Hi, I’m new to Dask and am wondering if there is a better way to handle my use case.

I have a large number of compressed (gz) files that I need to download from an S3 bucket. Each file holds up to 5 GB of data in JSON lines format (one JSON-formatted object per line).

My current approach is (omitting parts of the code not involved in file processing):

import dask
import dask.bag as db
from dask.distributed import Client

for i, file in enumerate(filenames):

    # download and extract the file
    unzipped_filename = dask.compute(download_file(file, path))[0]

    # process the file
    b = (
        db.read_text(unzipped_filename, blocksize=block_size)
        .map_partitions(processor.process_partition)
        .compute()
    )
    del b

    # remove local file
    os.remove(unzipped_filename)

The download_file method gets the current file from S3 and decompresses it into a text file.

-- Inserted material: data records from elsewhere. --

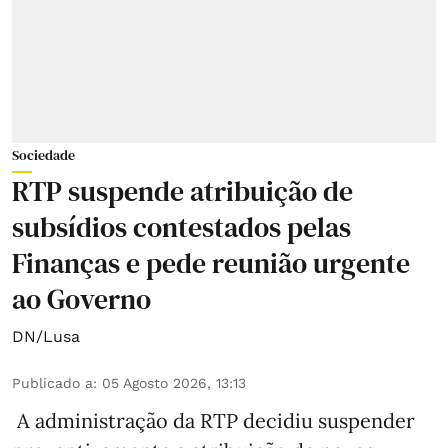
Sociedade
RTP suspende atribuição de
subsídios contestados pelas
Finanças e pede reunião urgente
ao Governo
DN/Lusa
Publicado a
:
05 Agosto 2026, 13:13
A administração da RTP decidiu suspender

I have a class (processor) that contains a method (process_partition) that works on partitions of the current file. It performs some data cleanup, reformatting, and insertion into a database.

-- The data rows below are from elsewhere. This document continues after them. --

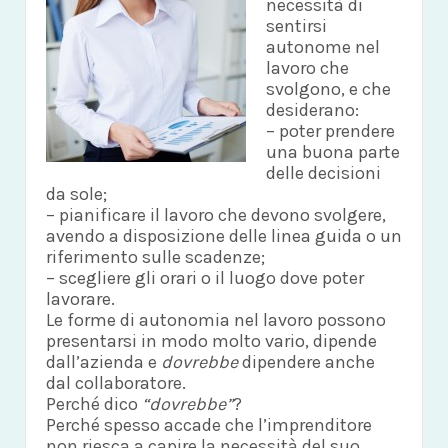
necessità di
sentirsi
autonome nel
lavoro che
svolgono, e che
desiderano:
– poter prendere
una buona parte
delle decisioni
da sole;
– pianificare il lavoro che devono svolgere,
avendo a disposizione delle linea guida o un
riferimento sulle scadenze;
– scegliere gli orari o il luogo dove poter
lavorare.
Le forme di autonomia nel lavoro possono
presentarsi in modo molto vario, dipende
dall’azienda e
dovrebbe
dipendere anche
dal collaboratore.
Perché dico
“dovrebbe”
?
Perché spesso accade che l’imprenditore
non riesca a capire la necessità del suo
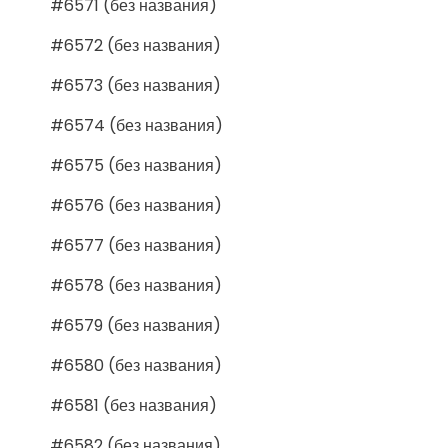
#6571 (без названия)
#6572 (без названия)
#6573 (без названия)
#6574 (без названия)
#6575 (без названия)
#6576 (без названия)
#6577 (без названия)
#6578 (без названия)
#6579 (без названия)
#6580 (без названия)
#6581 (без названия)
#6582 (без названия)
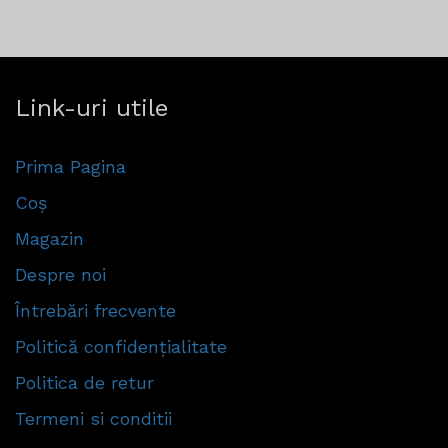
Link-uri utile
Prima Pagina
Coș
Magazin
Despre noi
Întrebări frecvente
Politică confidențialitate
Politica de retur
Termeni si conditii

Overall, this works, but I suspect I could be doing things more efficiently. One issue I’m getting is a lot of warnings about “full garbage collections” taking around 12-15% of CPU time. I found a few mentions of this issue in other posts, and have tried changing the block_size to no avail.

I would hugely appreciate any recommendations on how to make better use of distributed processing. Thank you!

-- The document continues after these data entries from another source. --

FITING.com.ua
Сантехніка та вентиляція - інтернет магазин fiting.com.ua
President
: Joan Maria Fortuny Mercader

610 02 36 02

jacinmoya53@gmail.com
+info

Hi @argonaut76, welcome to Dask community!

If the file downloading takes much shorter time than the file processing itself, and if you have enough partitions to distribute the process over all you resources, then I think this approach is fine.

About the garbage collections warning, it’s hard to tell where the problem might be. What is your setup, are you using a LocalCluster? How many processes, how much memory? Dask should optimize the memory footprint of input data, but if the process_partition method is using more memory, then you’ll go into more complex garbage collection phases.

On a more high level thinking, I would consider downloading and processing all the files in parallel if you have enough disk space, creating a huge bag using all the files, but this might complicate how you handle things for not much if the time to process one file is long enough.

Hi @guillaumeeb thank you for the warm welcome!

File download and decompression is definitely a bottleneck. Individual partitions of block_size = 20 MB process very quickly, and even a large file doesn’t take overly long to get through when spread across all workers. The download/decompression is only happening on a single worker, though.

Downloading everything and decompressing would require a huge amount of disk space. But I was thinking about doing this in batches with the number of files = the number of workers, then running a bag over the batch of files. That should take fuller advantage of the resources while balancing disk consumption. What do you think?

I’m currently using a LocalCluster with 5 workers sharing around 30 GB of memory. Once I have the pipeline proved out I would run it on a larger machine or a distributed cluster. Would that solve the garbage collection issue?

It sounds like a good compromise!

I guess it can solve it if your have more memory per Worker.

This sounds a bit small, did you come up with that number for parallelization of because of memory issues?

Hi @argonaut76 ,
have you tried using the Fine Performance Metrics and/or the gilknocker dashboard panel? These two tools combined should give you a good idea of where your bottlenecks are.